Voudrait-on un raccourci des liens entre un monastère et une prison ? On prend deux figures géographiques majeures de l'enfermement : à Fontevraud (Maine-et-Loire) et à Clairvaux (Aube) où les moines ont précédé les prisonniers. Comme dans les hôpitaux, les lycées, les usines, les bureaux d'aujourd'hui pour ceux qui n'ont pas choisi d'y être ? Cette idée d'enfermement va si peu de soi que dans l'Antiquité, on peut réduire en esclavage, on ne dresse pas physiquement des murs comme au XIIIe siècle avec les premières geôles et les culs-de-basse-fosse[1].
Tout a été écrit sur la gestation de cette idée de l'enfermement. La diversité des lieux, la modification des besoins et des peines a poussé à de telles évolutions qu'une partie de l'architecture pénitentiaire est en voie de patrimonialisation, ce qui est l'objet d'un numéro exceptionnel de la revue Monumental[2]. Cela allait si peu de soi que Libération publiait en 2014 un manifeste qui fit du bruit : « Les prisons font aussi partie de notre patrimoine ».

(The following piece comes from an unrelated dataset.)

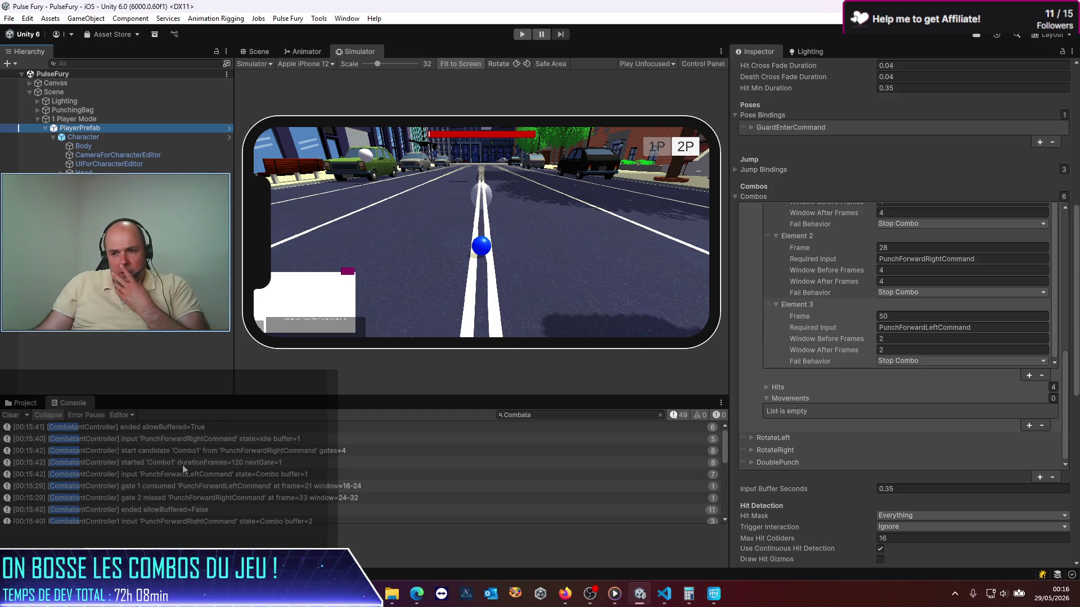
{"action": "left_click", "coordinate": [175, 450]}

Comment « reconvertir » une prison sans susciter le rejet ? A Lyon, on a conservé les établissements centraux de Saint-Paul et Saint-Joseph et on les a ouverts sur la ville. A Paris, on n’a pas voulu supprimer la vocation pénitentiaire de la Santé, alors qu’à Fontainebleau et Guingamp, on est allé jusqu’à transformer les lieux en logements et qu’à Ajaccio ou en Guadeloupe, on s’attache surtout à reconnaître certains témoignages pénitentiaires
Lyon, ancienne prison Saint-Paul (d’Antonin Louvrier) devenue en 2015 un campus étudiant dans le quartier Confluences (maquette).
Le cas des îles guyanaises en face de Kourou ou du bagne de Saint-Laurent-du-Maroni comparés au bâti néo-calédonien mettent en avant des questions très complexes sur le respect des drames qui ont eu lieu en ces places. Une thématique qu’on retrouve dans les autres cas d’enfermement connus à Rivesaltes (Pyrénées-Orientales), à Cadillac (Gironde) dont le château devient en 1818 une prison pour femmes ? Ou encore plus étrangers à la France, la prison rouge de Saddam Hussein (Kurdistan, Irak) ou l’île d’Alcatraz (Californie) devenue… parc national.
La prison rouge de Sulaymaniyah (Kurdistan irakien) où fut pratiquée la torture sous le régime de Saddam Hussein qui y fut incarcéré à son tour.
Depuis 2010, les bagnes guyanais sont protégés au titre de monuments historiques. Certes, en milieu équatorial, ils se dégradent rapidement, mais quelle doctrine construire ? Quelle est la raison patrimoniale du bien ? Comment en partager l'utilité ? Quel sens retirer d'un remplacement des lépreux par des bagnards ou, aujourd'hui, des réfugiés surinamiens qui s'y installent à partir de 1986 ? Il faut rendre compte de la place des bagnards dans les villes (certains ont appris à lire aux enfants), des désignations qui vont jusqu'à confondre bagnard et esclave ? Que penser du sens que les Américains donnent à une visite des îles du Salut où Steve McQueen devient le point d'attraction pour avoir joué dans le film Papillon (1973) ?
Les camps de réfugiés, les relégations de migrants, toutes les formes de prisons visibles ou invisibles interrogent l'être humain au plus profond de lui-même. Nous revient en écho le célèbre « Sauvons la liberté, la liberté sauve le reste » de Victor Hugo (Choses vues, 1851).
[ [1] ]
[2] Le patrimoine de l'enfermement, Editions du patrimoine, juin 2018.